Dataset rows:
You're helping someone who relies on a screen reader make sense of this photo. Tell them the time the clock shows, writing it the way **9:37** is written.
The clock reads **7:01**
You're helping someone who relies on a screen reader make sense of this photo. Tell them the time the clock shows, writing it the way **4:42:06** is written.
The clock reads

--

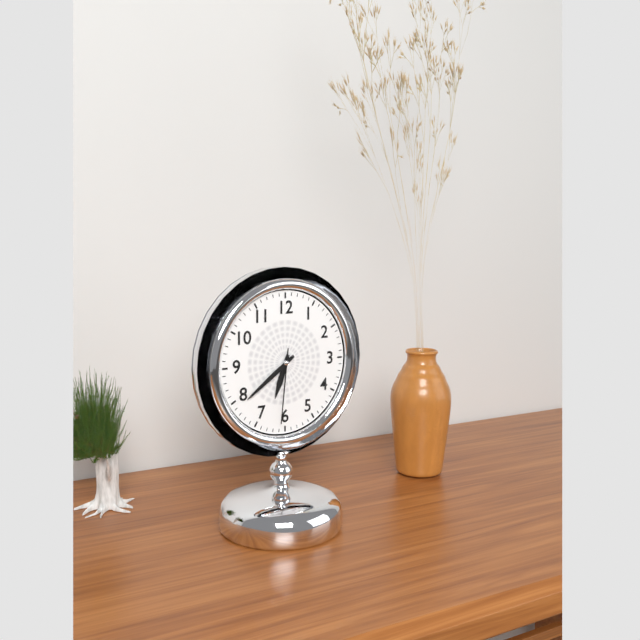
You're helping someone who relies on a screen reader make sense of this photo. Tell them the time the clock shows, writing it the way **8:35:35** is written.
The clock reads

What the exercise asks: Extract, unchanged, every line in the records above that contains the word "photo".

Written response:
You're helping someone who relies on a screen reader make sense of this photo. Tell them the time the clock shows, writing it the way **9:37** is written.
You're helping someone who relies on a screen reader make sense of this photo. Tell them the time the clock shows, writing it the way **4:42:06** is written.
You're helping someone who relies on a screen reader make sense of this photo. Tell them the time the clock shows, writing it the way **8:35:35** is written.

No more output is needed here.